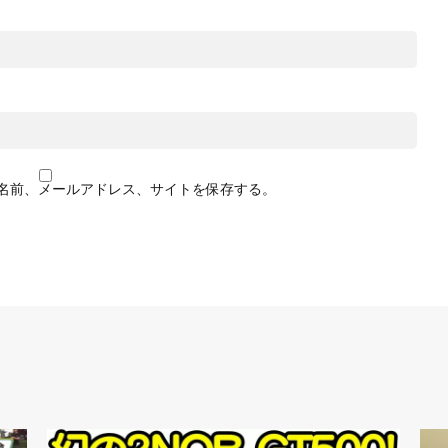
名前、メールアドレス、サイトを保存する。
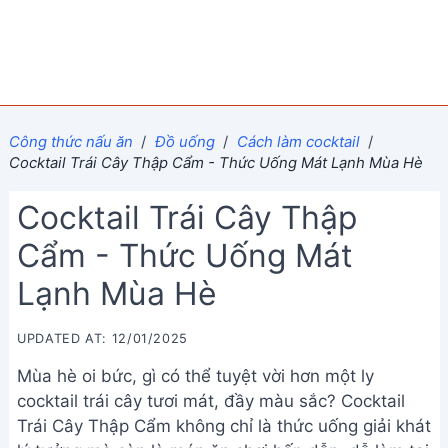
Công thức nấu ăn
/
Đồ uống
/
Cách làm cocktail
/
Cocktail Trái Cây Thập Cẩm - Thức Uống Mát Lạnh Mùa Hè
Cocktail Trái Cây Thập
Cẩm - Thức Uống Mát
Lạnh Mùa Hè
UPDATED AT: 12/01/2025
Mùa hè oi bức, gì có thể tuyệt vời hơn một ly
cocktail trái cây tươi mát, đầy màu sắc? Cocktail
Trái Cây Thập Cẩm không chỉ là thức uống giải khát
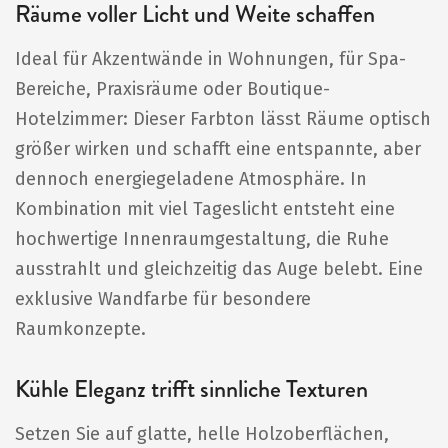
Räume voller Licht und Weite schaffen
Ideal für Akzentwände in Wohnungen, für Spa-
Bereiche, Praxisräume oder Boutique-
Hotelzimmer: Dieser Farbton lässt Räume optisch
größer wirken und schafft eine entspannte, aber
dennoch energiegeladene Atmosphäre. In
Kombination mit viel Tageslicht entsteht eine
hochwertige Innenraumgestaltung, die Ruhe
ausstrahlt und gleichzeitig das Auge belebt. Eine
exklusive Wandfarbe für besondere
Raumkonzepte.
Kühle Eleganz trifft sinnliche Texturen
Setzen Sie auf glatte, helle Holzoberflächen,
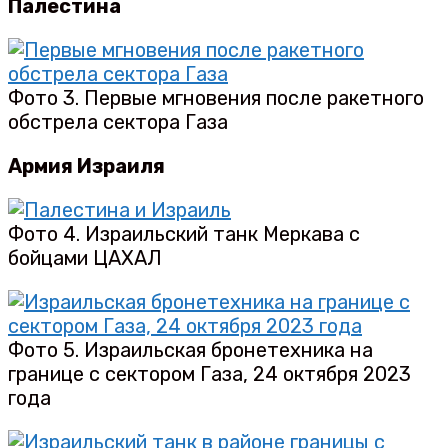
Палестина
Фото 3. Первые мгновения после ракетного
обстрела сектора Газа
Армия Израиля
Фото 4. Израильский танк Меркава с
бойцами ЦАХАЛ
Фото 5. Израильская бронетехника на
границе с сектором Газа, 24 октября 2023
года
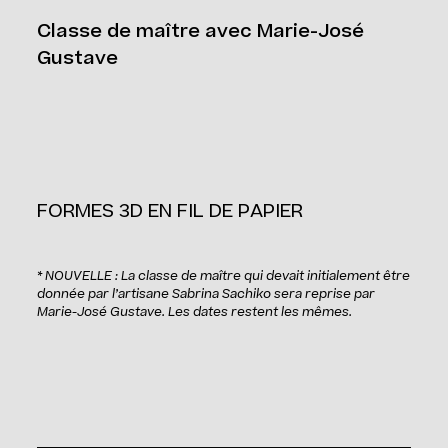
Classe de maître avec Marie-José
Gustave
FORMES 3D EN FIL DE PAPIER
* NOUVELLE : La classe de maître qui devait initialement être
donnée par l’artisane Sabrina Sachiko sera reprise par
Marie-José Gustave. Les dates restent les mêmes.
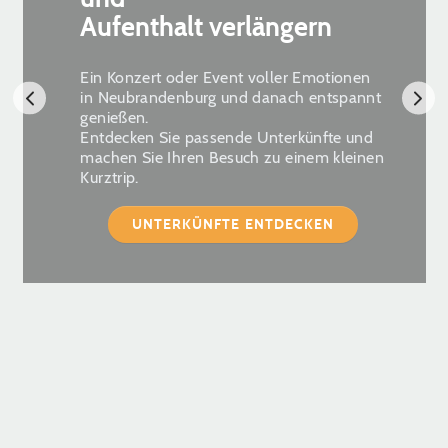
Aufenthalt verlängern
Ein Konzert oder Event voller Emotionen
in Neubrandenburg und danach entspannt
genießen.
Entdecken Sie passende Unterkünfte und
machen Sie Ihren Besuch zu einem kleinen
Kurztrip.
UNTERKÜNFTE ENTDECKEN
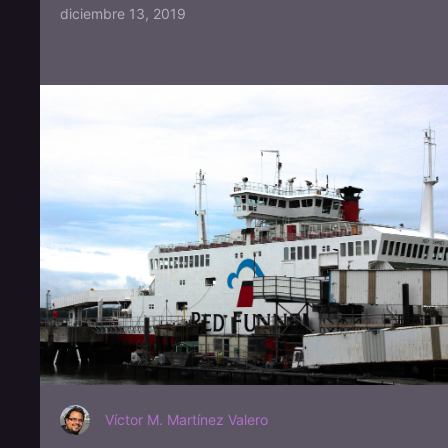
diciembre 13, 2019
Víctor M. Martínez Valero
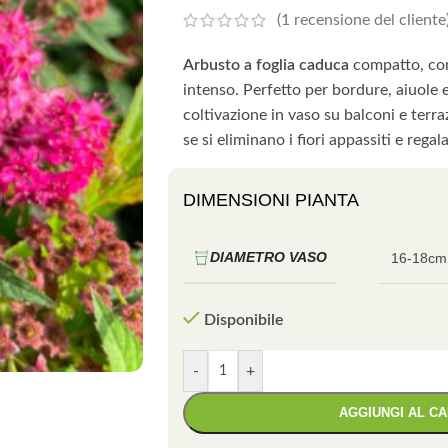
(
1
recensione del cliente
Arbusto a foglia caduca
compatto, con 
intenso. Perfetto per bordure, aiuole e
coltivazione in vaso su balconi e terraz
se si eliminano i fiori appassiti e rega
DIMENSIONI PIANTA
DIAMETRO VASO
16-18cm
Disponibile
-
+
AGGIUNGI AL C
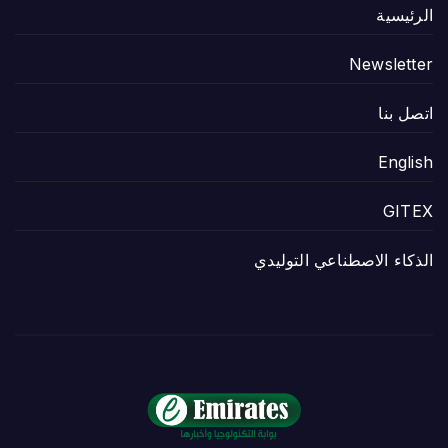
الرئيسية
Newsletter
اتصل بنا
English
GITEX
الذكاء الاصطناعي التوليدي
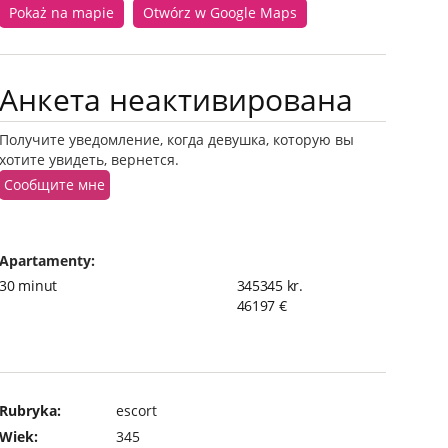
Pokaż na mapie
Otwórz w Google Maps
Анкета неактивирована
Получите уведомление, когда девушка, которую вы
хотите увидеть, вернется.
Сообщите мне
Apartamenty:
30 minut
345345 kr.
46197 €
Rubryka:
escort
Wiek:
345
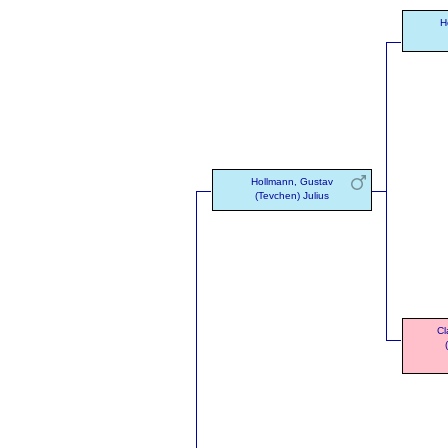
H
Hollmann, Gustav
(Tevchen) Julius
Cl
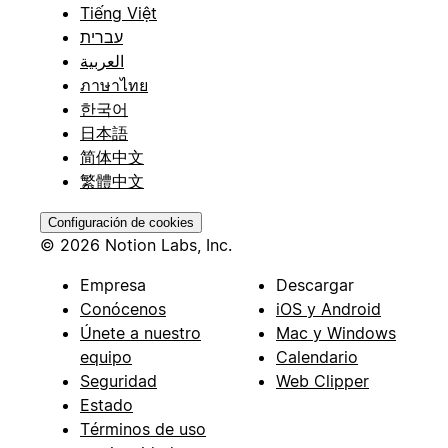
Tiếng Việt
עברית
العربية
ภาษาไทย
한국어
日本語
简体中文
繁體中文
Configuración de cookies
© 2026 Notion Labs, Inc.
Empresa
Descargar
Conócenos
iOS y Android
Únete a nuestro
Mac y Windows
equipo
Calendario
Seguridad
Web Clipper
Estado
Términos de uso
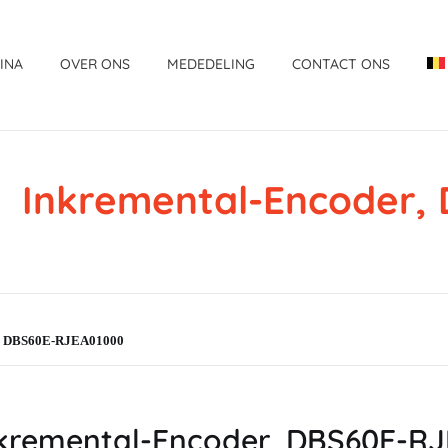
INA
OVER ONS
MEDEDELING
CONTACT ONS
Inkremental-Encoder
r, DBS60E-RJEA01000
kremental-Encoder, DBS60E-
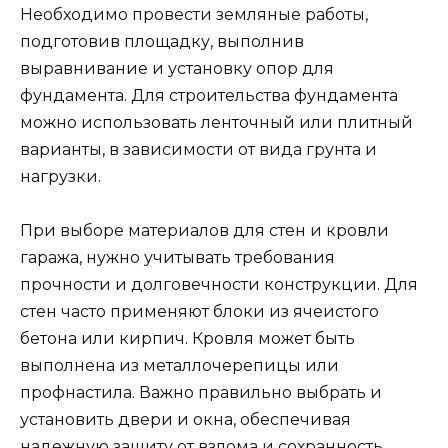
Необходимо провести земляные работы,
подготовив площадку, выполнив
выравнивание и установку опор для
фундамента. Для строительства фундамента
можно использовать ленточный или плитный
варианты, в зависимости от вида грунта и
нагрузки.
При выборе материалов для стен и кровли
гаража, нужно учитывать требования
прочности и долговечности конструкции. Для
стен часто применяют блоки из ячеистого
бетона или кирпич. Кровля может быть
выполнена из металлочерепицы или
профнастила. Важно правильно выбрать и
установить двери и окна, обеспечивая
надежную защиту от взлома и сохранность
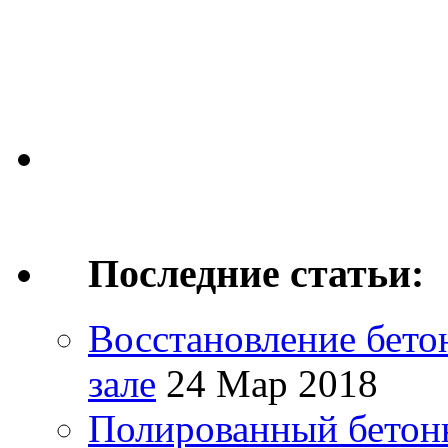
Последние статьи:
Восстановление бето
зале
24 Мар 2018
Полированный бетонн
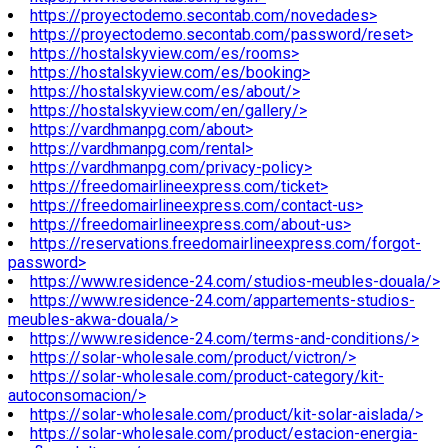
https://proyectodemo.secontab.com/novedades>
https://proyectodemo.secontab.com/password/reset>
https://hostalskyview.com/es/rooms>
https://hostalskyview.com/es/booking>
https://hostalskyview.com/es/about/>
https://hostalskyview.com/en/gallery/>
https://vardhmanpg.com/about>
https://vardhmanpg.com/rental>
https://vardhmanpg.com/privacy-policy>
https://freedomairlineexpress.com/ticket>
https://freedomairlineexpress.com/contact-us>
https://freedomairlineexpress.com/about-us>
https://reservations.freedomairlineexpress.com/forgot-
password>
https://www.residence-24.com/studios-meubles-douala/>
https://www.residence-24.com/appartements-studios-
meubles-akwa-douala/>
https://www.residence-24.com/terms-and-conditions/>
https://solar-wholesale.com/product/victron/>
https://solar-wholesale.com/product-category/kit-
autoconsomacion/>
https://solar-wholesale.com/product/kit-solar-aislada/>
https://solar-wholesale.com/product/estacion-energia-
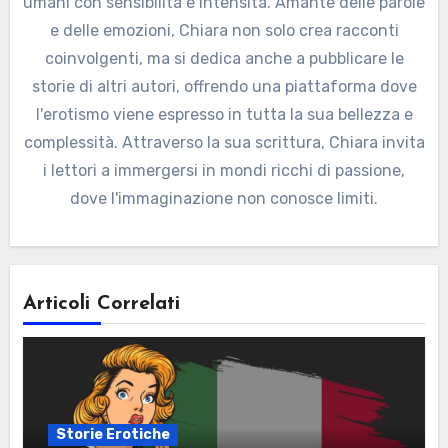
umani con sensibilità e intensità. Amante delle parole
e delle emozioni, Chiara non solo crea racconti
coinvolgenti, ma si dedica anche a pubblicare le
storie di altri autori, offrendo una piattaforma dove
l'erotismo viene espresso in tutta la sua bellezza e
complessità. Attraverso la sua scrittura, Chiara invita
i lettori a immergersi in mondi ricchi di passione,
dove l'immaginazione non conosce limiti.
Articoli Correlati
Storie Erotiche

----------

▶ ACTIVITY
Arrange everything in the data from the line containing "Classe de maître avec Marie-José" down to the line containing "AGGIUNGI AL C" as a Markdown table with the columns Row and Line, skipping blank lines and leaving out the pictures.

▶ WRITTEN ANSWER
| Row | Line |
|---|---|
| 1 | Classe de maître avec Marie-José |
| 2 | Gustave |
| 3 | FORMES 3D EN FIL DE PAPIER |
| 4 | * NOUVELLE : La classe de maître qui devait initialement être |
| 5 | donnée par l’artisane Sabrina Sachiko sera reprise par |
| 6 | Marie-José Gustave. Les dates restent les mêmes. |
| 7 | Aufenthalt verlängern |
| 8 | Ein Konzert oder Event voller Emotionen |
| 9 | in Neubrandenburg und danach entspannt |
| 10 | genießen. |
| 11 | Entdecken Sie passende Unterkünfte und |
| 12 | machen Sie Ihren Besuch zu einem kleinen |
| 13 | Kurztrip. |
| 14 | UNTERKÜNFTE ENTDECKEN |
| 15 | diciembre 13, 2019 |
| 16 | Víctor M. Martínez Valero |
| 17 | ( |
| 18 | 1 |
| 19 | recensione del cliente |
| 20 | Arbusto a foglia caduca |
| 21 | compatto, con  |
| 22 | intenso. Perfetto per bordure, aiuole e |
| 23 | coltivazione in vaso su balconi e terraz |
| 24 | se si eliminano i fiori appassiti e rega |
| 25 | DIMENSIONI PIANTA |
| 26 | DIAMETRO VASO |
| 27 | 16-18cm |
| 28 | Disponibile |
| 29 | - |
| 30 | + |
| 31 | AGGIUNGI AL C |